S’il y a bien une évidence, c’est cette relation qu’entretient la littérature avec les cafés. La preuve avec différents récits qui célèbrent ces endroits hors temps, les nombreux lecteurs pour qui la meilleure place de lecture se trouve à l’ombre d’un zinc, sans parler des photos innombrables sur les réseaux qui allient une tasse fumante au côté d’un livre. Alors cette semaine je vous emmène à Vienne à la terrasse d’un café. Celui au cœur duquel Robert Seethaler a décidé de nous transporter dans son nouveau récit.

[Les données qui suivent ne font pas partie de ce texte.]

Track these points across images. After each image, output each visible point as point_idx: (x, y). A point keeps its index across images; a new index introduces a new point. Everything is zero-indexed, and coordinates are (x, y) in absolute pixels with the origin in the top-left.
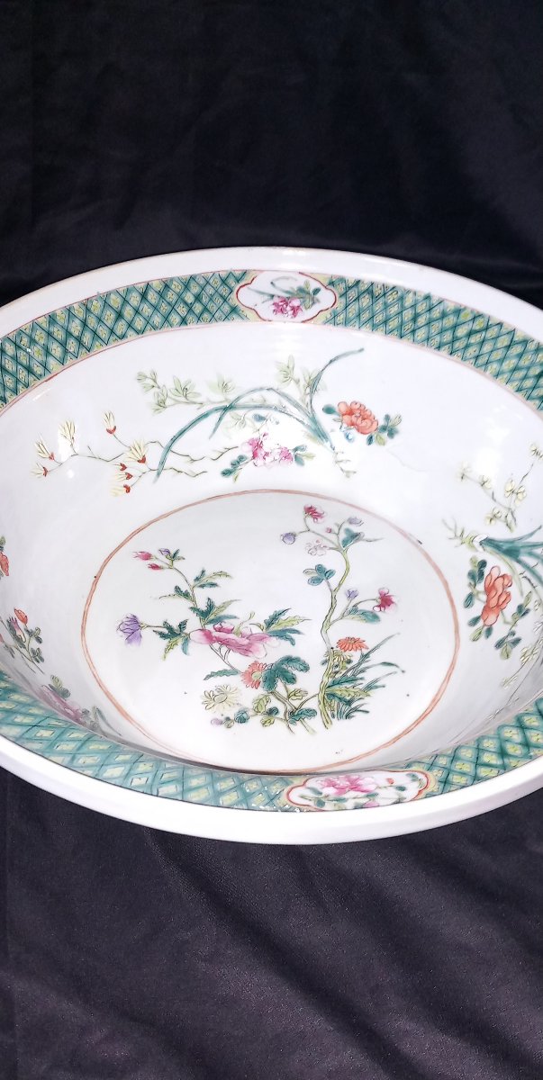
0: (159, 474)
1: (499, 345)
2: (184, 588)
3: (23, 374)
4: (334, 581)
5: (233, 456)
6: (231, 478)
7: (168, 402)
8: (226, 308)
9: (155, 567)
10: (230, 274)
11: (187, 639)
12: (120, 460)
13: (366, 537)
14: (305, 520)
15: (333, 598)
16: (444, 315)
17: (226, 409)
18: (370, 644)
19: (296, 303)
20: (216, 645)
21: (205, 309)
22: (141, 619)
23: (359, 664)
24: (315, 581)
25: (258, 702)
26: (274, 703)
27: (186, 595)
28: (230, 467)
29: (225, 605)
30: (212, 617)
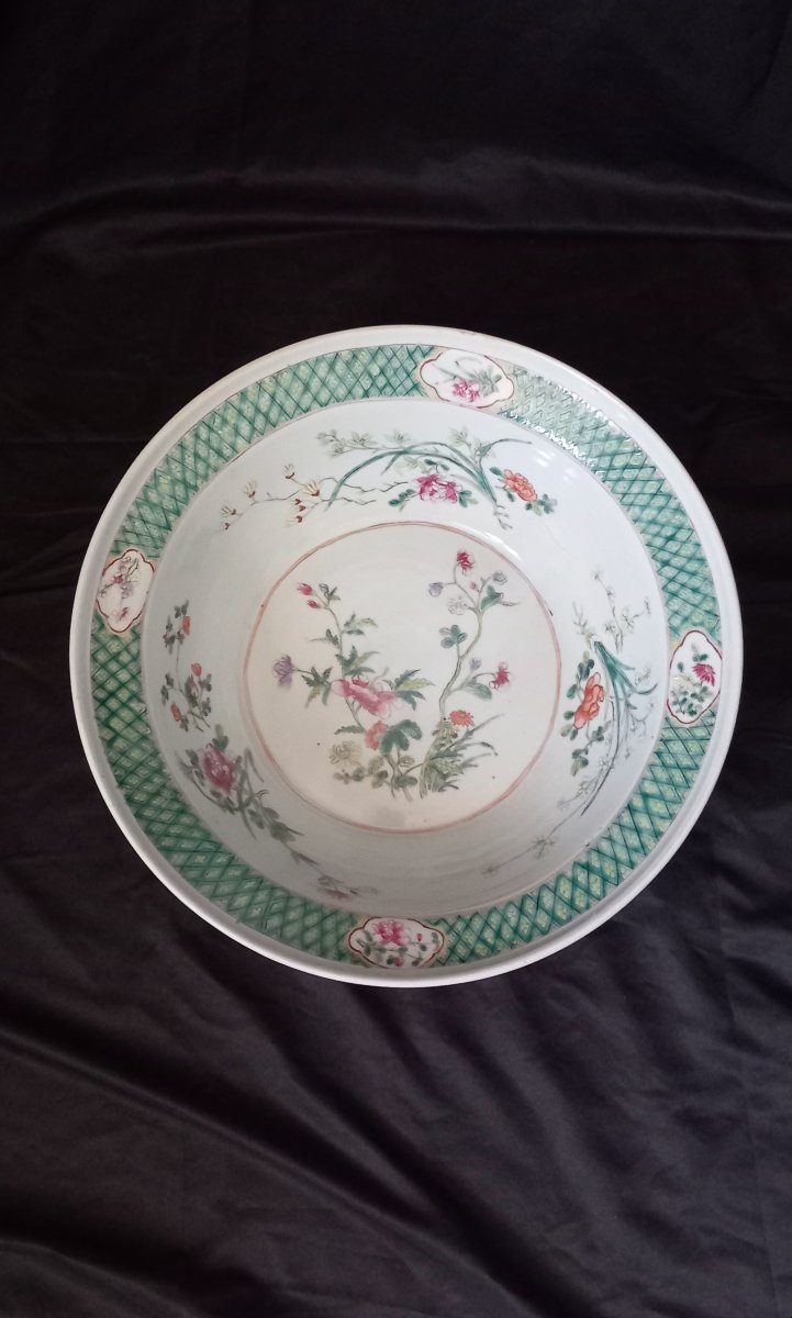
0: (330, 504)
1: (647, 490)
2: (335, 633)
3: (213, 459)
4: (464, 645)
5: (402, 489)
6: (398, 507)
7: (346, 449)
8: (409, 384)
9: (313, 605)
10: (418, 347)
11: (328, 690)
12: (295, 497)
13: (506, 599)
14: (455, 569)
15: (459, 665)
16: (608, 437)
17: (400, 453)
18: (477, 721)
19: (475, 388)
20: (351, 699)
21: (389, 383)
22: (294, 662)
23: (463, 740)
24: (448, 643)
25: (374, 763)
26: (386, 767)
27: (335, 641)
28: (397, 498)
29: (367, 656)
30: (352, 667)
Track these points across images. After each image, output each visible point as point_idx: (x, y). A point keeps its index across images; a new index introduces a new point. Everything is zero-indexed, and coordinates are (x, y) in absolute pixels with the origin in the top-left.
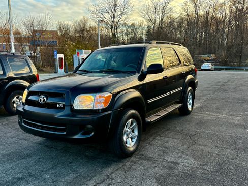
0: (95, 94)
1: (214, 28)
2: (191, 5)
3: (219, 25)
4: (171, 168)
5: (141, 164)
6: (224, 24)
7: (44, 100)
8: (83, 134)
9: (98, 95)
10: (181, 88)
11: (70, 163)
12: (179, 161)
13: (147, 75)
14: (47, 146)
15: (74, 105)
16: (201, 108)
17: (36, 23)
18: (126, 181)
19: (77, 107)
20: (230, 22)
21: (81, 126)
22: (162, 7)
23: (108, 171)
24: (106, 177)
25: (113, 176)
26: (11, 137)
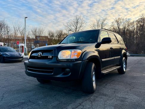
0: (71, 50)
1: (128, 35)
2: (115, 23)
3: (131, 33)
4: (122, 101)
5: (101, 98)
6: (134, 33)
7: (41, 55)
8: (63, 74)
9: (73, 51)
10: (120, 57)
11: (55, 95)
12: (127, 97)
13: (101, 45)
14: (40, 87)
15: (58, 57)
16: (130, 71)
17: (37, 30)
18: (93, 107)
19: (60, 58)
20: (137, 32)
21: (62, 69)
22: (101, 23)
23: (80, 101)
24: (79, 104)
25: (83, 104)
26: (20, 82)
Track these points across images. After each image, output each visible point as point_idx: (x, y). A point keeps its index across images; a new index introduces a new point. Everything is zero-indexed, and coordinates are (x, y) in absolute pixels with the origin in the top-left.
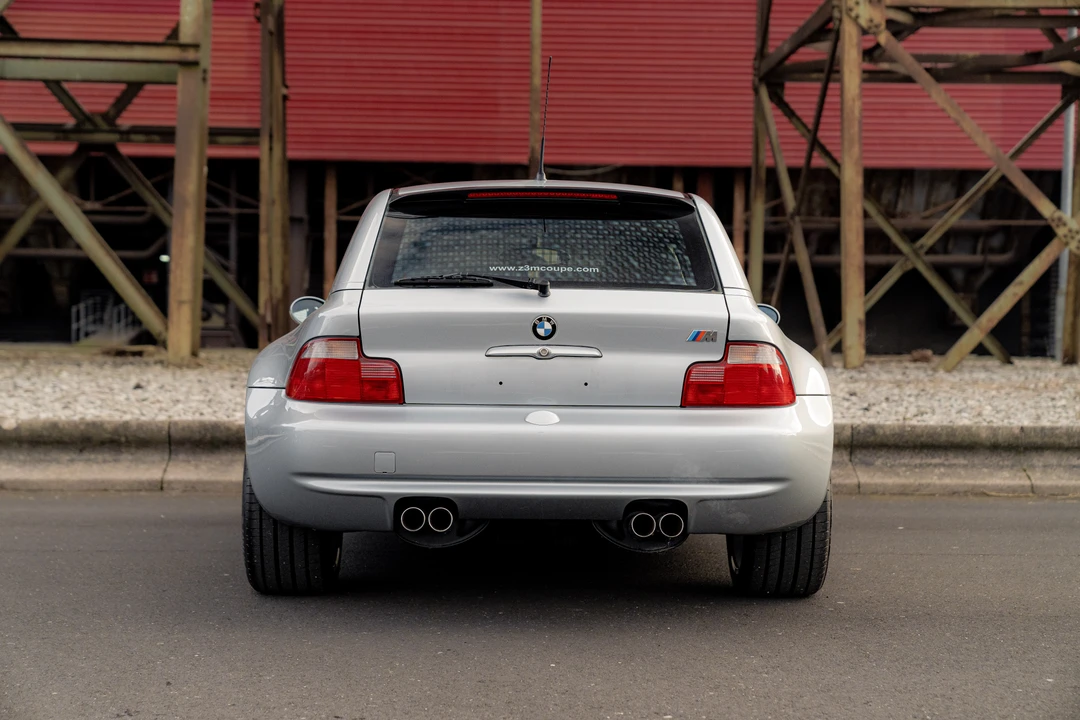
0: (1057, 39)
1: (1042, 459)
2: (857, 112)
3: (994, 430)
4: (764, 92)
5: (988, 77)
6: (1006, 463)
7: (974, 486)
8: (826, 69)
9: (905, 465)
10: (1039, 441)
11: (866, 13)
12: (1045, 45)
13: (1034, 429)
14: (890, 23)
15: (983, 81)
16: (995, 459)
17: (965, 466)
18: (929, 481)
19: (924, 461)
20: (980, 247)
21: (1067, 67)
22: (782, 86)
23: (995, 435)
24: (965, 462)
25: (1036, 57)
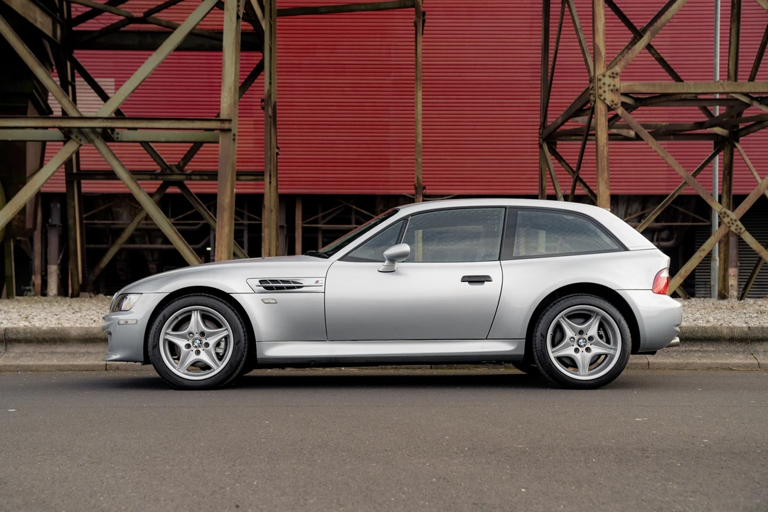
0: (709, 114)
1: (762, 347)
2: (606, 153)
3: (732, 329)
4: (545, 147)
5: (672, 137)
6: (740, 349)
7: (721, 364)
8: (585, 133)
9: (675, 351)
10: (760, 335)
11: (609, 97)
12: (705, 119)
13: (757, 328)
14: (623, 104)
15: (669, 139)
16: (733, 347)
17: (713, 352)
18: (693, 361)
19: (687, 349)
20: (655, 237)
21: (718, 130)
22: (556, 144)
23: (732, 332)
24: (714, 349)
25: (701, 125)
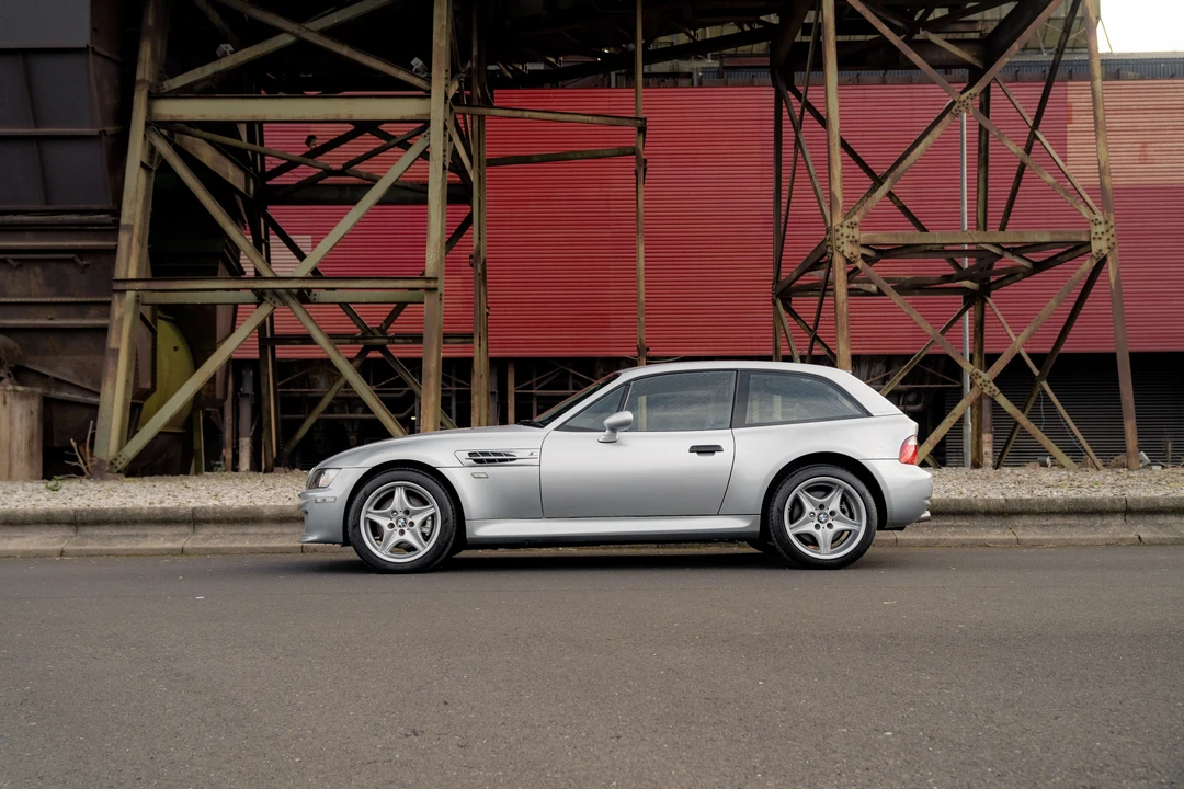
0: (957, 266)
1: (1021, 521)
2: (845, 310)
3: (987, 501)
4: (779, 304)
5: (917, 291)
6: (996, 524)
7: (976, 540)
8: (822, 289)
9: (927, 526)
10: (1018, 508)
11: (848, 249)
12: (952, 271)
13: (1015, 500)
14: (863, 256)
15: (915, 294)
16: (989, 521)
17: (968, 526)
21: (966, 284)
22: (790, 300)
23: (988, 505)
25: (948, 278)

L’histoire se déroule à la fin des années 60 à Vienne, dans ce quartier populaire près de la Leopoldstrasse, du Prater et du vieux Danube. De cette énergie nouvelle parcourant la ville et tentant d’effacer les stigmates d’un passé douloureux, Robert Simon, 31 ans, orphelin et célibataire, homme à tout faire au marché, se décide à reprendre un café abandonné, nourrissant le rêve de continuer à célébrer une vie de quartier. Encouragé par les commerçants du marché, il va transformer le local à l’abandon en un lieu sobre et accueillant. Dans ce café qui restera à jamais sans nom, vont se croiser des vies, celles pour lesquelles l’auteur nourrit une véritable affection. Ces existences simples, marginales ou routinières, racontant chacune leur histoire, campées dans leur solitude, leurs espoirs ou leurs regrets. L’auteur tel un photographe excelle dans cet art du portrait qu’il livre, empreint de douceur et d’émotion. Et ce n’est pas parce qu’il ne se passe rien en apparence qu’il n’y a pas de grandeur au récit, au contraire. Narrer le quotidien, les anonymes est un art que l’auteur maîtrise à la perfection. On se délecte à observer ce monde qui, grâce à la prose de Robert Seethaler, lui confère une véritable poésie, une tendresse particulière. Il offre ici un véritable portrait d’humanité. Alors oui, parfois une tartine de saindoux ou des cornichons au sel suffisent au bonheur.
Sans aucun doute une fois encore l’art de Seethaler nous attache à ces destins avec ce talent qui le caractérise. Il tisse avec aisance et délicatesse les fils du temps qui passe, permettant de nous rappeler la nécessité de cet arrêt au comptoir, moment inédit nous plaçant au plus près de la vie.